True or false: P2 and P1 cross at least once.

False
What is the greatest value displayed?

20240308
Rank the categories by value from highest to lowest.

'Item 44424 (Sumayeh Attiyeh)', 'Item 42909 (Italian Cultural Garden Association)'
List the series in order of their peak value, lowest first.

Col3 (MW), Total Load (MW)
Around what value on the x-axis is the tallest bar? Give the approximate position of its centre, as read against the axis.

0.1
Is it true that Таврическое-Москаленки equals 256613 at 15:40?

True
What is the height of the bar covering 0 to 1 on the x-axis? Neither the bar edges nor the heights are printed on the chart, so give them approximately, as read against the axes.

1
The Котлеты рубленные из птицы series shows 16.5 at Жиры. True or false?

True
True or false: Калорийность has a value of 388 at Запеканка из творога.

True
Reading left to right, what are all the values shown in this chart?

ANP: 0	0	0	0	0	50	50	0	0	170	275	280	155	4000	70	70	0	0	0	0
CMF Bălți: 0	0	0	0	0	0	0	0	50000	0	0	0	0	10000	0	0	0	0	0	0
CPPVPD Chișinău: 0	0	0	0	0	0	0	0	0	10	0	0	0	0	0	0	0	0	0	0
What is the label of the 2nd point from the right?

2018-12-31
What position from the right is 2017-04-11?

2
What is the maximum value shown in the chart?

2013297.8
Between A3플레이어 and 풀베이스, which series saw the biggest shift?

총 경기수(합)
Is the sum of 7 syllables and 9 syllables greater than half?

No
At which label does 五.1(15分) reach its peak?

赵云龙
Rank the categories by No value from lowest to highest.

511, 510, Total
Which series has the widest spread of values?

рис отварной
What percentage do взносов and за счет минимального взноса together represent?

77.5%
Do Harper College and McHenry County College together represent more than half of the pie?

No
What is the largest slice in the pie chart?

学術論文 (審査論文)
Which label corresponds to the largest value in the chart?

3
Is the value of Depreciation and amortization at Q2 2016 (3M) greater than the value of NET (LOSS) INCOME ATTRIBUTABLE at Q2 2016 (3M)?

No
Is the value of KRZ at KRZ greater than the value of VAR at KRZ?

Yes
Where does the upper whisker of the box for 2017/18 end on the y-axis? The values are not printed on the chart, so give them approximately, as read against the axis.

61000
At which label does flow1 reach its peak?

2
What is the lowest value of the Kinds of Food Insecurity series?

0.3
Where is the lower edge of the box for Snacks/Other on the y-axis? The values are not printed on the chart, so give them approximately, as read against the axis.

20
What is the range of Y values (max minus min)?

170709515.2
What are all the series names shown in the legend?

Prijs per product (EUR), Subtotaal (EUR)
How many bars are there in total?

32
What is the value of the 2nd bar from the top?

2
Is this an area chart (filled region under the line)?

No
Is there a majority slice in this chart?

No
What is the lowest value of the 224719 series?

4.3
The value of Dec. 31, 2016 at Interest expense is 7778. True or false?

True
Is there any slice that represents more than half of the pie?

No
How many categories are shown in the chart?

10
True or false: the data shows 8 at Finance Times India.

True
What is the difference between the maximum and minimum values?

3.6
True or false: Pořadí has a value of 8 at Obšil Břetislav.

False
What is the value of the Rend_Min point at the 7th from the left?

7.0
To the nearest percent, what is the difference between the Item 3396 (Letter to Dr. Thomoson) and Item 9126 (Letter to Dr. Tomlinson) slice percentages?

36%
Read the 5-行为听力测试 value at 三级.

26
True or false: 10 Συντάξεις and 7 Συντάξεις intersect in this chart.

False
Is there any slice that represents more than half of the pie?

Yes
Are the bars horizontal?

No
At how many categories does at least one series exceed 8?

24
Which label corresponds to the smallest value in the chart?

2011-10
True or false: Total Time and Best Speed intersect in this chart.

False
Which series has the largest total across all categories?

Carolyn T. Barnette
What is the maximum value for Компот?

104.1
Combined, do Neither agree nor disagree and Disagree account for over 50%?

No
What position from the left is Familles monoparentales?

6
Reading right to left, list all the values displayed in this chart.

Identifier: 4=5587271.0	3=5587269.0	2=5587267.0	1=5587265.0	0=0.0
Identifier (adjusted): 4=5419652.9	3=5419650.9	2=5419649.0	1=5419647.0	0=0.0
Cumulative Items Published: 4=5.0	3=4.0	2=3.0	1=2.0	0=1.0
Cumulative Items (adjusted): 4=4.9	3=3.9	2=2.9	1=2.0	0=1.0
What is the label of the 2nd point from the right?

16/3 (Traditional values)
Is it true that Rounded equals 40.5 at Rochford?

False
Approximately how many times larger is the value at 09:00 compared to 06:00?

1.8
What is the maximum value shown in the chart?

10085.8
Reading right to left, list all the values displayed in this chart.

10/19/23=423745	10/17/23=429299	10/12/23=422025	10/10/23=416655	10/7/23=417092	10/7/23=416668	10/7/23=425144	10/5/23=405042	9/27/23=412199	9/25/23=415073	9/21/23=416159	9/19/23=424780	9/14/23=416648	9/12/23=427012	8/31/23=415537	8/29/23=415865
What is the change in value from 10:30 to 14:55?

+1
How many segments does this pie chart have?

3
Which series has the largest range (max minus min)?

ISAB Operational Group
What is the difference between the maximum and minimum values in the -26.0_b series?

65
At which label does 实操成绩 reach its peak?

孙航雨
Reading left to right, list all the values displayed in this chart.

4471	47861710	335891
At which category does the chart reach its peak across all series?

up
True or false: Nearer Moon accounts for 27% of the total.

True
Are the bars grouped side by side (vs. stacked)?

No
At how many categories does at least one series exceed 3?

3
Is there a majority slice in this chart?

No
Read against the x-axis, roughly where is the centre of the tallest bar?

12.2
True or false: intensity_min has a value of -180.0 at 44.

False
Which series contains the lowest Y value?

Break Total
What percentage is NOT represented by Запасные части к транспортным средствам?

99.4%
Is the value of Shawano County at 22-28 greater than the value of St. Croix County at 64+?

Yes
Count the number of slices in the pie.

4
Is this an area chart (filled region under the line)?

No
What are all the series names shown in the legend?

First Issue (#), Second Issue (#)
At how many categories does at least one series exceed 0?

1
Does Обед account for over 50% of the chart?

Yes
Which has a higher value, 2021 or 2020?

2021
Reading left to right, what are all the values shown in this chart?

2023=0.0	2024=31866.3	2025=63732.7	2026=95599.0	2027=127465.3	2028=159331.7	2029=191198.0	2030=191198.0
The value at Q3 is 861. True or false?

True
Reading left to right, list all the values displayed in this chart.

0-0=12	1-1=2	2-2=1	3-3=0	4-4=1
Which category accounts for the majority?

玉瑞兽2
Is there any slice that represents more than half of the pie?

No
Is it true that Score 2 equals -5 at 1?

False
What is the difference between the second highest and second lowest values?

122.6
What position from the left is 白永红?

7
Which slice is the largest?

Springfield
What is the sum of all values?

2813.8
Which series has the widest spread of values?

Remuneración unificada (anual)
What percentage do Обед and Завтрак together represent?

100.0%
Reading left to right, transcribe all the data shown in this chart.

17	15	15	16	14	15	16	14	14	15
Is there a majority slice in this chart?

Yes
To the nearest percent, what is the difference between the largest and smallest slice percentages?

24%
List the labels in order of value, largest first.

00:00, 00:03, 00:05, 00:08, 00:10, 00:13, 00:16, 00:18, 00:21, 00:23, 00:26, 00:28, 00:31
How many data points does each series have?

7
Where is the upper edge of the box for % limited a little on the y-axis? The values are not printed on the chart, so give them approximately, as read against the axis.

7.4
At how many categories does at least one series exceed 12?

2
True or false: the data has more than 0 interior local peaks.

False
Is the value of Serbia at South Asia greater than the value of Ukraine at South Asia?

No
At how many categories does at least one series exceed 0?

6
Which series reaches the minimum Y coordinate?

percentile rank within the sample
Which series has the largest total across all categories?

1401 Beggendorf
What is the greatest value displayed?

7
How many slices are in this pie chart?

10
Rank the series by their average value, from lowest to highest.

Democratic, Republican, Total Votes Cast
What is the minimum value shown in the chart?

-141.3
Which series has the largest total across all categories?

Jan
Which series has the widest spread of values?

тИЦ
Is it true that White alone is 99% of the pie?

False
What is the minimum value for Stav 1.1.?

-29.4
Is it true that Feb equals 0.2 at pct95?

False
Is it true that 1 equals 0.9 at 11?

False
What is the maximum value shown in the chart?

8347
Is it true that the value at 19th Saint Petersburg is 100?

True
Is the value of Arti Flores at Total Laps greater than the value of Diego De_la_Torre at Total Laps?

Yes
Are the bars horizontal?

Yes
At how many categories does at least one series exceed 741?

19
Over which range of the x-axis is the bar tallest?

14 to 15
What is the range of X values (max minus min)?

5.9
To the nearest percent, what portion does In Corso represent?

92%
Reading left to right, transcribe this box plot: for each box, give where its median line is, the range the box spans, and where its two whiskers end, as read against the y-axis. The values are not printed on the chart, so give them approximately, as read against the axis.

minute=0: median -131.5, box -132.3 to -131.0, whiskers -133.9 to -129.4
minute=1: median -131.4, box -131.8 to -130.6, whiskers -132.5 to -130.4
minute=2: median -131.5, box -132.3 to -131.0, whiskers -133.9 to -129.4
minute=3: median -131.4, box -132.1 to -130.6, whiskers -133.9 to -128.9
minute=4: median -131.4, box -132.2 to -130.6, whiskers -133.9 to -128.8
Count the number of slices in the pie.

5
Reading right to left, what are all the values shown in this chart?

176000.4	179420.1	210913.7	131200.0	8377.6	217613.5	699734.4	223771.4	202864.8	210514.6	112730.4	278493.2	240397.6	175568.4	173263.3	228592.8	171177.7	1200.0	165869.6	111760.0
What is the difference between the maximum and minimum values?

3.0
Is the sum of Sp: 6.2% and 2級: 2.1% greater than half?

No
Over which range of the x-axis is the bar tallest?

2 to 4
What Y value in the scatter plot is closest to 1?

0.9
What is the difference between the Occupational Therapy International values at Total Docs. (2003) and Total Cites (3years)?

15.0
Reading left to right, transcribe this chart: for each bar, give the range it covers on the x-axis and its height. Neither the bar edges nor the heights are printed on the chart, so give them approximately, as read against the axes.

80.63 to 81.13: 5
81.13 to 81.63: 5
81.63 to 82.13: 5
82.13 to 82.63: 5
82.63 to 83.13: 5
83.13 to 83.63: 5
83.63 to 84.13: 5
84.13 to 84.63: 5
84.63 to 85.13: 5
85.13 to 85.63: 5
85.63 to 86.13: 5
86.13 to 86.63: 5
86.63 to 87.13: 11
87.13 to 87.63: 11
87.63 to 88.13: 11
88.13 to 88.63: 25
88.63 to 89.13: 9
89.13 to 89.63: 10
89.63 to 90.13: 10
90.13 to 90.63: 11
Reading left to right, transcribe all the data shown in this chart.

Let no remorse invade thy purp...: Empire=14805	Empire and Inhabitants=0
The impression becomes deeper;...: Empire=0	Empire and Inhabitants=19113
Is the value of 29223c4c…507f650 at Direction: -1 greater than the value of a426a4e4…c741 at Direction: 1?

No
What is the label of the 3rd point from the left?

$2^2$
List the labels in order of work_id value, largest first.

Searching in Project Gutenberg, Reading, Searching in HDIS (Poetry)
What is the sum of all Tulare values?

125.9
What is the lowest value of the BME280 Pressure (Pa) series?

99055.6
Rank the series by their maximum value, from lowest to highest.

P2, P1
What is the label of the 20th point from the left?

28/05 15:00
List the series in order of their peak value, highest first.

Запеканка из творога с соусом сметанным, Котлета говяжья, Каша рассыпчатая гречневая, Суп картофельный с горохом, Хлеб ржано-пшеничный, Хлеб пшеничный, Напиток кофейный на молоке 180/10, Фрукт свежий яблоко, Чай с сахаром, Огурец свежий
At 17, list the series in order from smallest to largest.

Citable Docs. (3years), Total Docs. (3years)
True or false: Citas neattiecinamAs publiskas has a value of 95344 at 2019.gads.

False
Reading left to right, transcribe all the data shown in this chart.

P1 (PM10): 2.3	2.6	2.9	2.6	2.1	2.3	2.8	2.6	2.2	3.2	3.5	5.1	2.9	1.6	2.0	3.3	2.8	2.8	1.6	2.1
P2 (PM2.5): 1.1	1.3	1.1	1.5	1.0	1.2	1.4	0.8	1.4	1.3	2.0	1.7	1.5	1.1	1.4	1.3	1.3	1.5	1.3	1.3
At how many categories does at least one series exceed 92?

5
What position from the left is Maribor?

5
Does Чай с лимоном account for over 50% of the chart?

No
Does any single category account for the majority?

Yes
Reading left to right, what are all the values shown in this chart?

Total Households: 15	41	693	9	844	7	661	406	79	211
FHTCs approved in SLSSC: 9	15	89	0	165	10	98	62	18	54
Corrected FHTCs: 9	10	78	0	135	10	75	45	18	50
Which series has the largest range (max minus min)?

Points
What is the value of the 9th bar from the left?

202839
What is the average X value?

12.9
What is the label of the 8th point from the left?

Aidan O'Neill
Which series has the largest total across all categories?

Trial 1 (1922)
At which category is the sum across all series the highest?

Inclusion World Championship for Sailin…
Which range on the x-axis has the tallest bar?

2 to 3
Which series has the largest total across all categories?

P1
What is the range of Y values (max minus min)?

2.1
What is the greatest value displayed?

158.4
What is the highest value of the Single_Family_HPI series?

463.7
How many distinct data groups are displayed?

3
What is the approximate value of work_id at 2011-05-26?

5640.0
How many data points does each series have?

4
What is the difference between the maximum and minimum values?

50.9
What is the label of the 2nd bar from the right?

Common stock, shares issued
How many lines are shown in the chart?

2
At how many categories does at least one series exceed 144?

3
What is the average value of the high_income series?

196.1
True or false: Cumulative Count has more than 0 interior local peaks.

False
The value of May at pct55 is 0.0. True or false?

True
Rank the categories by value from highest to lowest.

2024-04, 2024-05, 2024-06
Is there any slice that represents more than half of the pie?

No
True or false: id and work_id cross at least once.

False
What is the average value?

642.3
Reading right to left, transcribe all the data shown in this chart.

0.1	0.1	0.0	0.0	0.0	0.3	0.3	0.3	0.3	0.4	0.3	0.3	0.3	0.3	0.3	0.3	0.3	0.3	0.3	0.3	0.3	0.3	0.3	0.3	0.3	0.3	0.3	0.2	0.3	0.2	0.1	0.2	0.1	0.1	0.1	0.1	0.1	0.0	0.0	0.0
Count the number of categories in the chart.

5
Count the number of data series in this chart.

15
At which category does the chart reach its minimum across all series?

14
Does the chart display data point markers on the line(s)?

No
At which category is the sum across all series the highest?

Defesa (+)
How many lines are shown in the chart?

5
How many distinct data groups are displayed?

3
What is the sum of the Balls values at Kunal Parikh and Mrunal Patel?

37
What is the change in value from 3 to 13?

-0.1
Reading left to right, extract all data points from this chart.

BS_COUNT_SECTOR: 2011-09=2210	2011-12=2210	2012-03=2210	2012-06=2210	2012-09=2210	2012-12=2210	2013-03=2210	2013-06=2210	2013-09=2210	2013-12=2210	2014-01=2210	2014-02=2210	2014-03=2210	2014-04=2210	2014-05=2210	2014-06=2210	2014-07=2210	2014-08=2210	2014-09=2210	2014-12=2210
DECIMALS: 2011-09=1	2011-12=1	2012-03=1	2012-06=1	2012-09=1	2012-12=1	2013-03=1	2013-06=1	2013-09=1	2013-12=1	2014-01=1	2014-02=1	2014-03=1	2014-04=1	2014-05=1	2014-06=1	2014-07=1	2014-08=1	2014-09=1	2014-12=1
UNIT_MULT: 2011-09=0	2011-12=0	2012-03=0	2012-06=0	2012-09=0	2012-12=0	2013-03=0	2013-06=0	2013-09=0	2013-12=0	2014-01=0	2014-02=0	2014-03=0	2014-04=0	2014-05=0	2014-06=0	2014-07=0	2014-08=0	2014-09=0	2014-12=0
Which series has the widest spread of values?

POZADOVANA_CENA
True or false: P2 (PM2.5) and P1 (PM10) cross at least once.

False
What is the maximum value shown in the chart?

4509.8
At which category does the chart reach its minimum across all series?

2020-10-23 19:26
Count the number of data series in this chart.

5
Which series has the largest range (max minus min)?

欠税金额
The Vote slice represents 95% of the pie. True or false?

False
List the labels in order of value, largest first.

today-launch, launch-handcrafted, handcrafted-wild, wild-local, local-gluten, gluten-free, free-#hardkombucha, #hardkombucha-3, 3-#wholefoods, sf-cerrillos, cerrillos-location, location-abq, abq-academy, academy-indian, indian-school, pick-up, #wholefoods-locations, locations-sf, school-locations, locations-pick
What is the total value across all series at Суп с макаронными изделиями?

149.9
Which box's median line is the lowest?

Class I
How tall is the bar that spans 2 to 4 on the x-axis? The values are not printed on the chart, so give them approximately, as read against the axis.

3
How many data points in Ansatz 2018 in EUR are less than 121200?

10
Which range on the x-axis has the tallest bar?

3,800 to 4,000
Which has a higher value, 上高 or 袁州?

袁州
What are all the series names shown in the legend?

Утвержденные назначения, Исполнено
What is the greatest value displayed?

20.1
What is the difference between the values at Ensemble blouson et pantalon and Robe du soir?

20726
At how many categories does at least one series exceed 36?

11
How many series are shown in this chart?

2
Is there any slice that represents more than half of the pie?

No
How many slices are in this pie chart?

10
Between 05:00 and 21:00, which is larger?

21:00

..............................

▸ Problem description: Can you reproduce everything from the start of the records down to the line containing "List the series in order of their peak value, lowest", substituting "largest" for "greatest" and leaving all else unchanged?

▸ Your solution:
True or false: P2 and P1 cross at least once.

False
What is the largest value displayed?

20240308
Rank the categories by value from highest to lowest.

'Item 44424 (Sumayeh Attiyeh)', 'Item 42909 (Italian Cultural Garden Association)'
List the series in order of their peak value, lowest first.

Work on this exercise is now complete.